July 1 is the kickoff to the second half of a calendar year, or a new fiscal year for many school districts, companies and some government jobs.
For Notre Dame this year, July 1 marked a relatively quiet entrance into the Big Ten Conference — in hockey, that is.
After four seasons in the 12-team Hockey East, the Notre Dame hockey program officially was welcomed this weekend as the newest member of the seven-team Big Ten on the ice rink.
Popular opinion years ago held that Notre Dame and the Big Ten were an “all or nothing” proposition. Either the Fighting Irish would join the league in all sports — most notably football — or they could forget about any association with the league. That’s part of why Notre Dame joined the ACC in 2013. There, the Irish found an excellent home for almost all of their Olympic Sports, but overall still maintained their coveted football independence. It is a “partial” football member that generally faces five ACC teams per year in the sport as a form of compromise, but it is not involved in the league standings.
Another exception to the ACC affiliation was hockey, mainly because the league doesn’t carry hockey. Consequently, Notre Dame found a new home with Hockey East.
While the league was exceptional competitively, it was not practical from a travel/fiscal standpoint, nor in creating rivalries with buzz (other than traditional power Boston College). Weekend series’ against Vermont, New Hampshire, Maine, Merrimack, UMass, Northeastern, UMass Lowell et al are not going to generate the same type of enthusiasm at the Midwest school as when one says Michigan, Ohio State, Minnesota….
What evolved was a mutually beneficial union.
On Notre Dame’s side, the travel will be more regional and cost effective, and the rivals are much more recognized. For the Big Ten, it adds a marquee name to a conference that needed more than the six hockey members it had last year: Michigan, Michigan State, Minnesota, Ohio State, Penn State and Wisconsin. The Big Ten did the same when it added the Johns Hopkins men’s and women’s lacrosse programs to the league as well to enhance it with more teams and star power.
Under head coach Jeff Jackson, Notre Dame has made it to the 16-team NCAA Tournament eight of his 12 years, highlighted by advancing to the Frozen Four three times, most recently this April.
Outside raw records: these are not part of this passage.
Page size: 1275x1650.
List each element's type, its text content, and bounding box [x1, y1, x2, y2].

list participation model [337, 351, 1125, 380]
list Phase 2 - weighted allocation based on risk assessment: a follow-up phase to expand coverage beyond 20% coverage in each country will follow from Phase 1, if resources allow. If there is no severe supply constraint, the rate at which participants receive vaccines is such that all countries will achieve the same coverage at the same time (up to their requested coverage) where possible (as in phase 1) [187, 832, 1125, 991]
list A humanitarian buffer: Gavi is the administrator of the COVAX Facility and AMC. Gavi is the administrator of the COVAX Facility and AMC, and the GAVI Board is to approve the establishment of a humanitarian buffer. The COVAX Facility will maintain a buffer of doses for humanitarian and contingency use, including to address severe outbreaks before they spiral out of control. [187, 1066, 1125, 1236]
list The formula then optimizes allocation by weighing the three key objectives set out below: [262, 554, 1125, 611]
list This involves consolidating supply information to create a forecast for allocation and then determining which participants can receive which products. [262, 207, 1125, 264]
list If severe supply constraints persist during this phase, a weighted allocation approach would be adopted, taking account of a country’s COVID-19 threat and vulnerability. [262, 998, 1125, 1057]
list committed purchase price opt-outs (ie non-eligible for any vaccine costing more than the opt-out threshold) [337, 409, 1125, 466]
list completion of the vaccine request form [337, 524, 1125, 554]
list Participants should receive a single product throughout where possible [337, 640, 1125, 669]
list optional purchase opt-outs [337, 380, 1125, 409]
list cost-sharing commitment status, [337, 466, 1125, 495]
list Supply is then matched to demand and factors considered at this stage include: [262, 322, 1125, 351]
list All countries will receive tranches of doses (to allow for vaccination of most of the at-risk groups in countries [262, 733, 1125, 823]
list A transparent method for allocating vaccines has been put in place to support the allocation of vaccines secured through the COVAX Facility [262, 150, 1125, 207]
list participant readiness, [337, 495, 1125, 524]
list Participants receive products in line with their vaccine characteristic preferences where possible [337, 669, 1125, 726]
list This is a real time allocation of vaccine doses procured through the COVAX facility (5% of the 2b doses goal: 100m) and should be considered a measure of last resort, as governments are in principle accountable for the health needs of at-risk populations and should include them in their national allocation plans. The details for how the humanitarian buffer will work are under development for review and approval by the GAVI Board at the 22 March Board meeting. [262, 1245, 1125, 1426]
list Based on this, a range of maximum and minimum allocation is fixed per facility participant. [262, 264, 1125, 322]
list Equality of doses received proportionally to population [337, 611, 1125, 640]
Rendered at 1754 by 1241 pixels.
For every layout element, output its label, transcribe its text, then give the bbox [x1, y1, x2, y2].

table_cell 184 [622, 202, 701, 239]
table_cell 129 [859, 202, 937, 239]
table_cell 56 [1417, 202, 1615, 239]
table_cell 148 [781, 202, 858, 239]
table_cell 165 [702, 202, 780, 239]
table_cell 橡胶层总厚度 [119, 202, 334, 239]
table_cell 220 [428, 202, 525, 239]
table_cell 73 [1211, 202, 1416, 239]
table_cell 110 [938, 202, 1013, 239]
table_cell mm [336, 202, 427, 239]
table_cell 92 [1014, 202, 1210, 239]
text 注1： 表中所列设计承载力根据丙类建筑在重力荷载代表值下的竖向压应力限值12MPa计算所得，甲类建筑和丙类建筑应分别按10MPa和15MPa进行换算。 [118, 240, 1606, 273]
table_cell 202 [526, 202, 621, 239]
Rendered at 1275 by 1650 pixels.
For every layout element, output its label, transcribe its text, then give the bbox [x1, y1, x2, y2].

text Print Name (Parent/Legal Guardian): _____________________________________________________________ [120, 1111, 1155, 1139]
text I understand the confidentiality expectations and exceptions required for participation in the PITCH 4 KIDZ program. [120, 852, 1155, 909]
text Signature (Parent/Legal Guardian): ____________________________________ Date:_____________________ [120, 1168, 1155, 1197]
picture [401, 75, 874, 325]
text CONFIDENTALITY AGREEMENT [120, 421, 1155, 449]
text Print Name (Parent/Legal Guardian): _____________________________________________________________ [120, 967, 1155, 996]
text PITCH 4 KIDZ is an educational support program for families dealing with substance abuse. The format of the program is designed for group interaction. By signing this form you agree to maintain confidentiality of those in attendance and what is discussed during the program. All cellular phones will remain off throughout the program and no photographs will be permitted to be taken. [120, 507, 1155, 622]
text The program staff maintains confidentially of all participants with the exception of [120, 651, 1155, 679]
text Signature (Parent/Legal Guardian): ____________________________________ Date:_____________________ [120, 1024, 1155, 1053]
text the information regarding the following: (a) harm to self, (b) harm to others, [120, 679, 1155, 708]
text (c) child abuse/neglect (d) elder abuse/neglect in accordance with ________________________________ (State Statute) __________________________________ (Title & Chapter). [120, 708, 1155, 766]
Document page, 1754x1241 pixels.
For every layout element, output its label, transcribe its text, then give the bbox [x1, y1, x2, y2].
Thus, the ideal “dual citizenship” remains for Notre Dame primarily in the ACC, but now also in the Big Ten. In terms of tradition, Big Ten hockey takes a back seat to no one. Michigan leads the nation with nine hockey national championships, while Wisconsin has six, Minnesota five and Michigan State three.
The Irish also have a past with most of their Big Ten hockey members. From 1971-81 in the WCHA, Notre Dame competed against fellow league members Michigan, Michigan State, Minnesota and Wisconsin.
Then from 1992-2013 in the CCHA, the Irish were in the same conference with the Wolverines, Spartans and Ohio State.
Notre Dame will make its Big Ten hockey debut Nov. 3-4 with a series at Ohio State. The 24-game format in the league will end with the 2018 Big Ten Men’s Ice Hockey Tournament, to be held the first three weekends of March with all games taking place on the campus of the higher-seeded teams.
Is this a harbinger of Notre Dame someday joining the Big Ten in all sports? That does not appear to be the plan at all. Yet in the fluid shifting of leagues that has occurred in the NCAA in recent years, one can never say never.